Iterated applications of Lemmas 20 and 21 takes us very close to t-wise independence in 2t rounds. Indeed, it is not hard to see that one can do even better: between any two successive applications of distance amplification, one can afford to do a large number (\(\approx \log N /\log \log N\) many) of iterations of independence amplification. Therefore, to get to t-wise independence, it suffices to work with a \((t+o(t))\)-round KAC.

For example, 1-round KAC is 1-wise independent. Then, 2-round KAC is \(O(\log N)\)-close to 2-wise independent, due to Lemma 20. By adding one more round, Lemma 21 shows that 3-round KAC is \(O(\frac{\log N}{N})\)-close to 2-wise independent. Figure 6 illustrates the progression of the inductive argument.

More generally, we show:

Theorem 6

(Main KAC Theorem). For every t, let \(r = t+o(t)\). There exist fixed permutations \(p_1,\ldots ,p_r\) such that the r-round key-alternating cipher is \(1/N^{\varOmega (1)}\)-close to t-wise independent.

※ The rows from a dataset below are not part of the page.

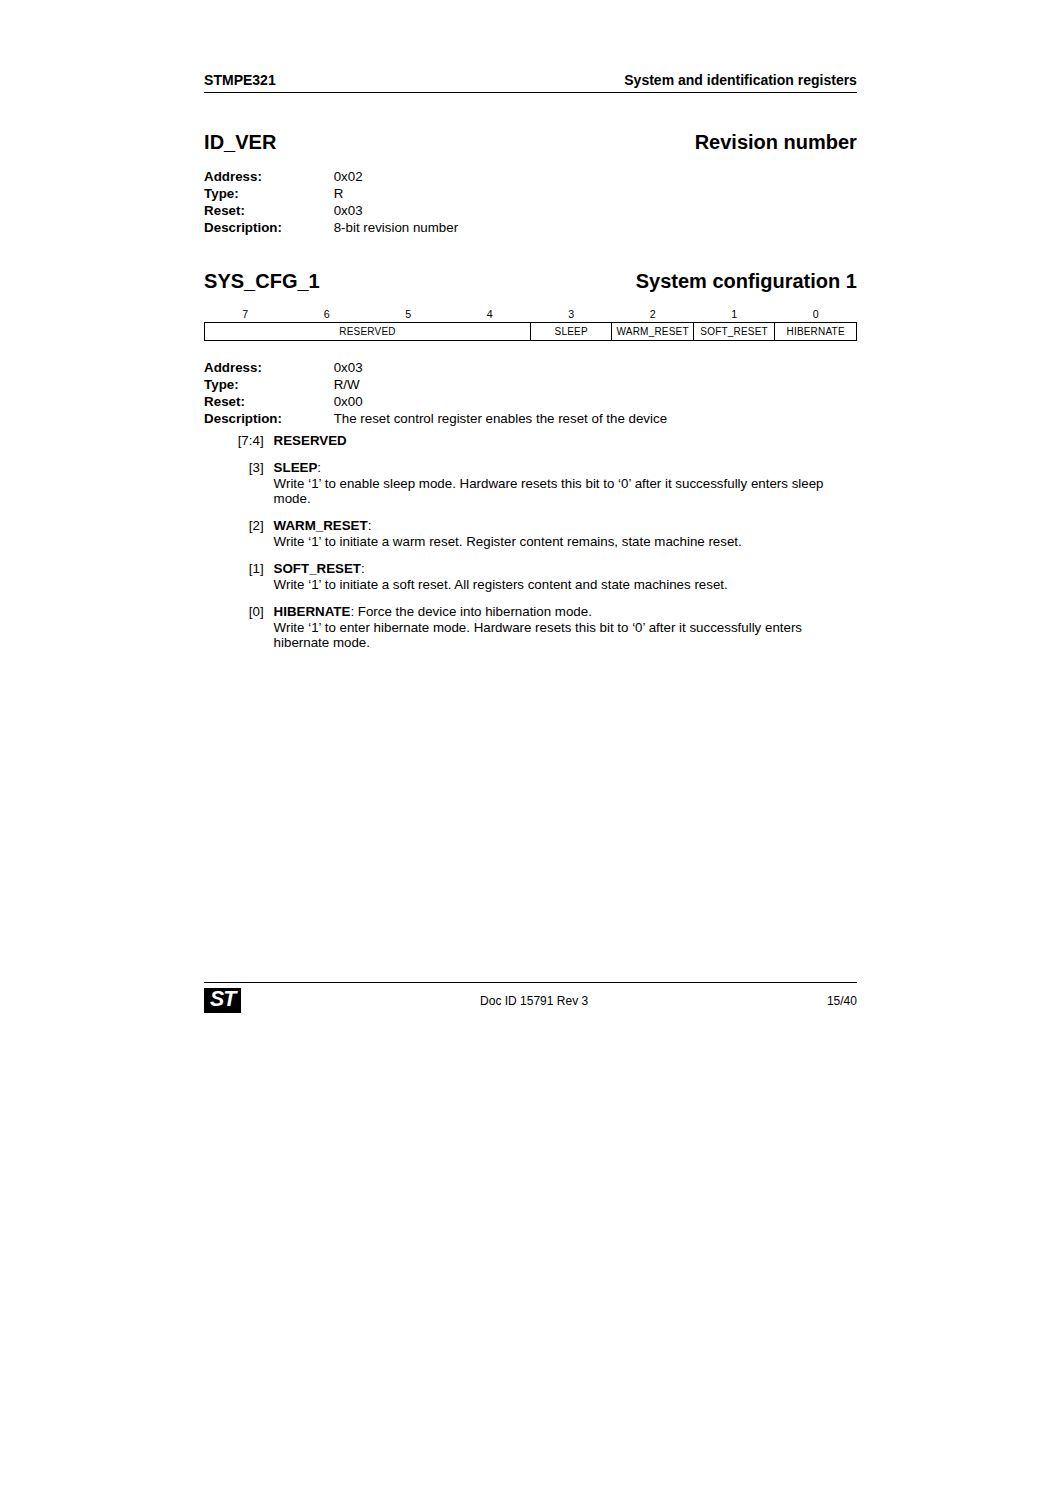STMPE321
System and identification registers
ID_VER
Revision number
| Address: | 0x02 |
| Type: | R |
| Reset: | 0x03 |
| Description: | 8-bit revision number |
SYS_CFG_1
System configuration 1
| 7 | 6 | 5 | 4 | 3 | 2 | 1 | 0 |
| RESERVED | SLEEP | WARM_RESET | SOFT_RESET | HIBERNATE |
| Address: | 0x03 |
| Type: | R/W |
| Reset: | 0x00 |
| Description: | The reset control register enables the reset of the device |
[7:4]
RESERVED
[3]
SLEEP:
Write ‘1’ to enable sleep mode. Hardware resets this bit to ‘0’ after it successfully enters sleep mode.
[2]
WARM_RESET:
Write ‘1’ to initiate a warm reset. Register content remains, state machine reset.
[1]
SOFT_RESET:
Write ‘1’ to initiate a soft reset. All registers content and state machines reset.
[0]
HIBERNATE: Force the device into hibernation mode.
Write ‘1’ to enter hibernate mode. Hardware resets this bit to ‘0’ after it successfully enters hibernate mode.
ST
Doc ID 15791 Rev 3
15/40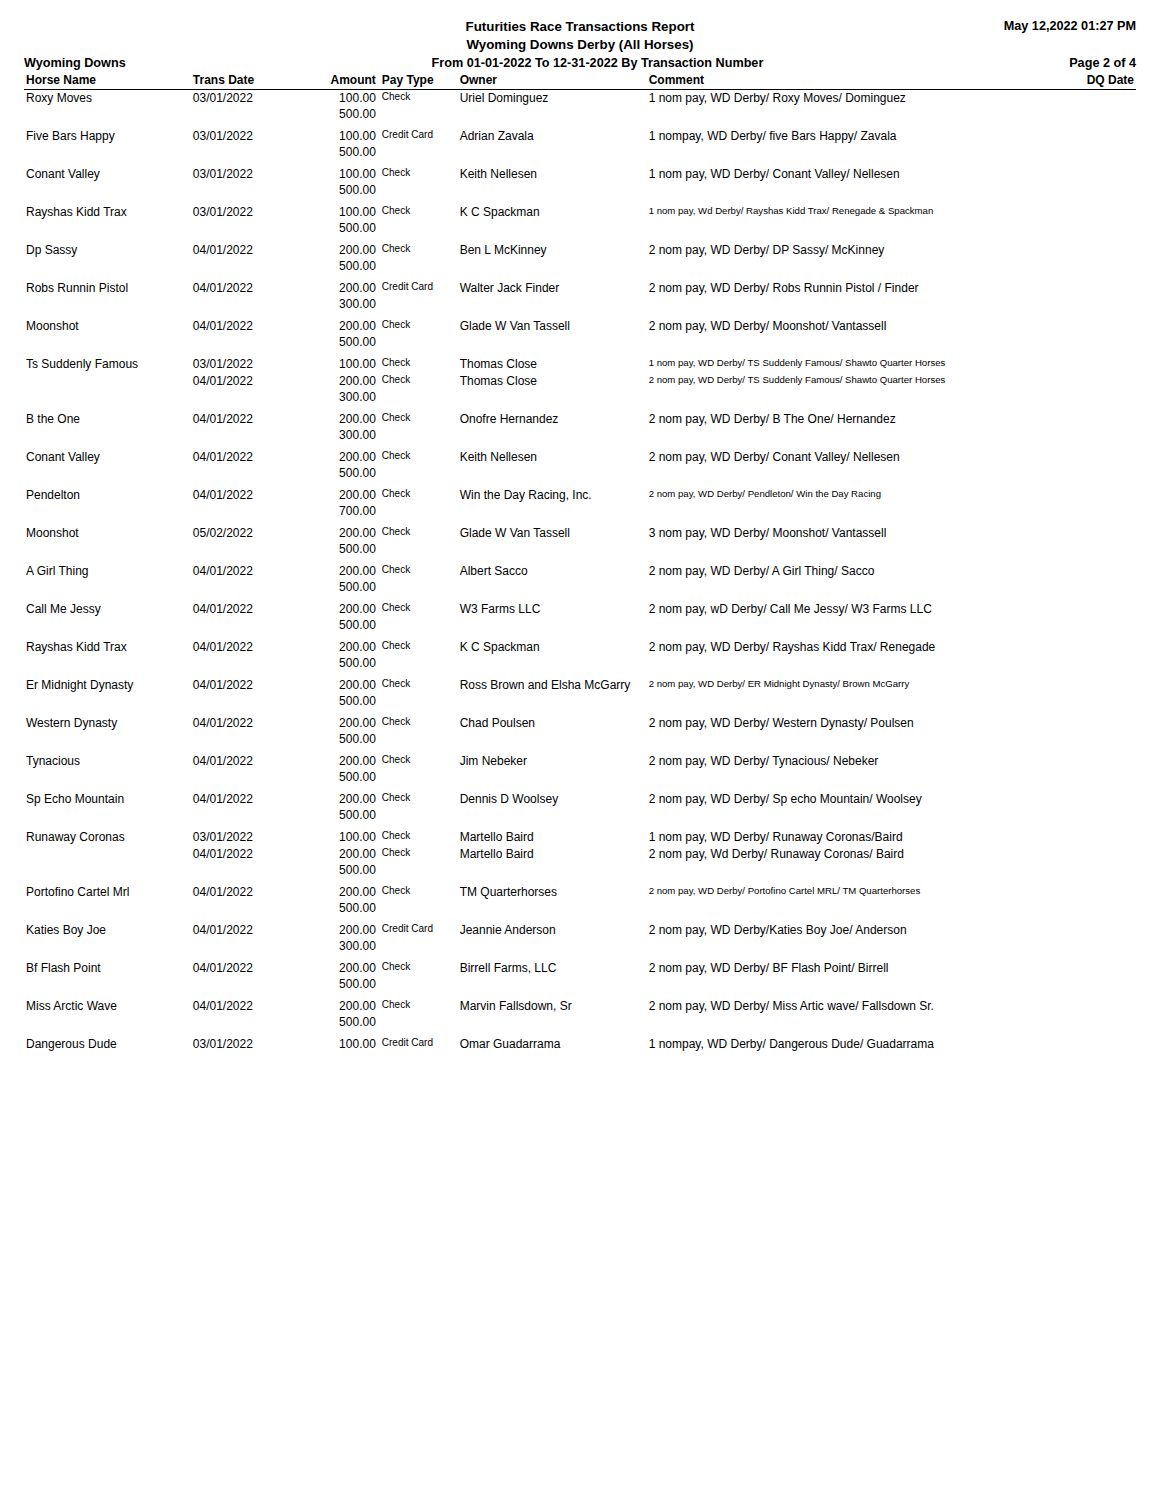May 12,2022 01:27 PM
Futurities Race Transactions Report
Wyoming Downs Derby (All Horses)
Wyoming Downs
From 01-01-2022 To 12-31-2022 By Transaction Number
Page 2 of 4
| Horse Name | Trans Date | Amount | Pay Type | Owner | Comment | DQ Date |
| --- | --- | --- | --- | --- | --- | --- |
| Roxy Moves | 03/01/2022 | 100.00 | Check | Uriel Dominguez | 1 nom pay, WD Derby/ Roxy Moves/ Dominguez | |
| | | 500.00 | | | | |
| Five Bars Happy | 03/01/2022 | 100.00 | Credit Card | Adrian Zavala | 1 nompay, WD Derby/ five Bars Happy/ Zavala | |
| | | 500.00 | | | | |
| Conant Valley | 03/01/2022 | 100.00 | Check | Keith Nellesen | 1 nom pay, WD Derby/ Conant Valley/ Nellesen | |
| | | 500.00 | | | | |
| Rayshas Kidd Trax | 03/01/2022 | 100.00 | Check | K C Spackman | 1 nom pay, Wd Derby/ Rayshas Kidd Trax/ Renegade & Spackman | |
| | | 500.00 | | | | |
| Dp Sassy | 04/01/2022 | 200.00 | Check | Ben L McKinney | 2 nom pay, WD Derby/ DP Sassy/ McKinney | |
| | | 500.00 | | | | |
| Robs Runnin Pistol | 04/01/2022 | 200.00 | Credit Card | Walter Jack Finder | 2 nom pay, WD Derby/ Robs Runnin Pistol / Finder | |
| | | 300.00 | | | | |
| Moonshot | 04/01/2022 | 200.00 | Check | Glade W Van Tassell | 2 nom pay, WD Derby/ Moonshot/ Vantassell | |
| | | 500.00 | | | | |
| Ts Suddenly Famous | 03/01/2022 | 100.00 | Check | Thomas Close | 1 nom pay, WD Derby/ TS Suddenly Famous/ Shawto Quarter Horses | |
| | 04/01/2022 | 200.00 | Check | Thomas Close | 2 nom pay, WD Derby/ TS Suddenly Famous/ Shawto Quarter Horses | |
| | | 300.00 | | | | |
| B the One | 04/01/2022 | 200.00 | Check | Onofre Hernandez | 2 nom pay, WD Derby/ B The One/ Hernandez | |
| | | 300.00 | | | | |
| Conant Valley | 04/01/2022 | 200.00 | Check | Keith Nellesen | 2 nom pay, WD Derby/ Conant Valley/ Nellesen | |
| | | 500.00 | | | | |
| Pendelton | 04/01/2022 | 200.00 | Check | Win the Day Racing, Inc. | 2 nom pay, WD Derby/ Pendleton/ Win the Day Racing | |
| | | 700.00 | | | | |
| Moonshot | 05/02/2022 | 200.00 | Check | Glade W Van Tassell | 3 nom pay, WD Derby/ Moonshot/ Vantassell | |
| | | 500.00 | | | | |
| A Girl Thing | 04/01/2022 | 200.00 | Check | Albert Sacco | 2 nom pay, WD Derby/ A Girl Thing/ Sacco | |
| | | 500.00 | | | | |
| Call Me Jessy | 04/01/2022 | 200.00 | Check | W3 Farms LLC | 2 nom pay, wD Derby/ Call Me Jessy/ W3 Farms LLC | |
| | | 500.00 | | | | |
| Rayshas Kidd Trax | 04/01/2022 | 200.00 | Check | K C Spackman | 2 nom pay, WD Derby/ Rayshas Kidd Trax/ Renegade | |
| | | 500.00 | | | | |
| Er Midnight Dynasty | 04/01/2022 | 200.00 | Check | Ross Brown and Elsha McGarry | 2 nom pay, WD Derby/ ER Midnight Dynasty/ Brown McGarry | |
| | | 500.00 | | | | |
| Western Dynasty | 04/01/2022 | 200.00 | Check | Chad Poulsen | 2 nom pay, WD Derby/ Western Dynasty/ Poulsen | |
| | | 500.00 | | | | |
| Tynacious | 04/01/2022 | 200.00 | Check | Jim Nebeker | 2 nom pay, WD Derby/ Tynacious/ Nebeker | |
| | | 500.00 | | | | |
| Sp Echo Mountain | 04/01/2022 | 200.00 | Check | Dennis D Woolsey | 2 nom pay, WD Derby/ Sp echo Mountain/ Woolsey | |
| | | 500.00 | | | | |
| Runaway Coronas | 03/01/2022 | 100.00 | Check | Martello Baird | 1 nom pay, WD Derby/ Runaway Coronas/Baird | |
| | 04/01/2022 | 200.00 | Check | Martello Baird | 2 nom pay, Wd Derby/ Runaway Coronas/ Baird | |
| | | 500.00 | | | | |
| Portofino Cartel Mrl | 04/01/2022 | 200.00 | Check | TM Quarterhorses | 2 nom pay, WD Derby/ Portofino Cartel MRL/ TM Quarterhorses | |
| | | 500.00 | | | | |
| Katies Boy Joe | 04/01/2022 | 200.00 | Credit Card | Jeannie Anderson | 2 nom pay, WD Derby/Katies Boy Joe/ Anderson | |
| | | 300.00 | | | | |
| Bf Flash Point | 04/01/2022 | 200.00 | Check | Birrell Farms, LLC | 2 nom pay, WD Derby/ BF Flash Point/ Birrell | |
| | | 500.00 | | | | |
| Miss Arctic Wave | 04/01/2022 | 200.00 | Check | Marvin Fallsdown, Sr | 2 nom pay, WD Derby/ Miss Artic wave/ Fallsdown Sr. | |
| | | 500.00 | | | | |
| Dangerous Dude | 03/01/2022 | 100.00 | Credit Card | Omar Guadarrama | 1 nompay, WD Derby/ Dangerous Dude/ Guadarrama | |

The theorem follows from Lemma 20 and Lemma 21 below whose proofs are deferred to the full version [40]. Finally, we remark that the proof of the theorem shows more: that an overwhelming fraction of choices of permutations \(p_1,\ldots ,p_r\) gives us a t-wise independent KAC.

Fig. 6.
figure 6

Illustration of the inductive proof using Lemmas 2021.

Full size image

Lemma 20

Let \(\mathcal {F}\) be a distribution which is pointwise \(\varepsilon \)-close to \(\ell \)-wise independence. At least \(1-1/N^{t+1}\) of the possible permutations p satisfy the property that \(\mathcal {S}\circ p \circ \mathcal {F}\) is pointwise \(O((1+\varepsilon )(t+1)^2 \log N)\)-close to \((t+1)\)-wise independence.

Lemma 21

Let \(\mathcal {F}\) be a permutation distribution that is pointwise \(\varepsilon \)-close to t-wise independence and is pointwise \(\varepsilon '\)-close to \((t+1)\)-wise independence. At least \(1-1/N^{t+1}\) of the possible permutations p satisfy the property that \(\mathcal {S}\circ p \circ \mathcal {F}\) is pointwise \(\bigl (\varepsilon + 4\varepsilon ' (t+1) \root 3 \of {\ln N/N} \bigr )\)-close to \((t+1)\)-wise independence.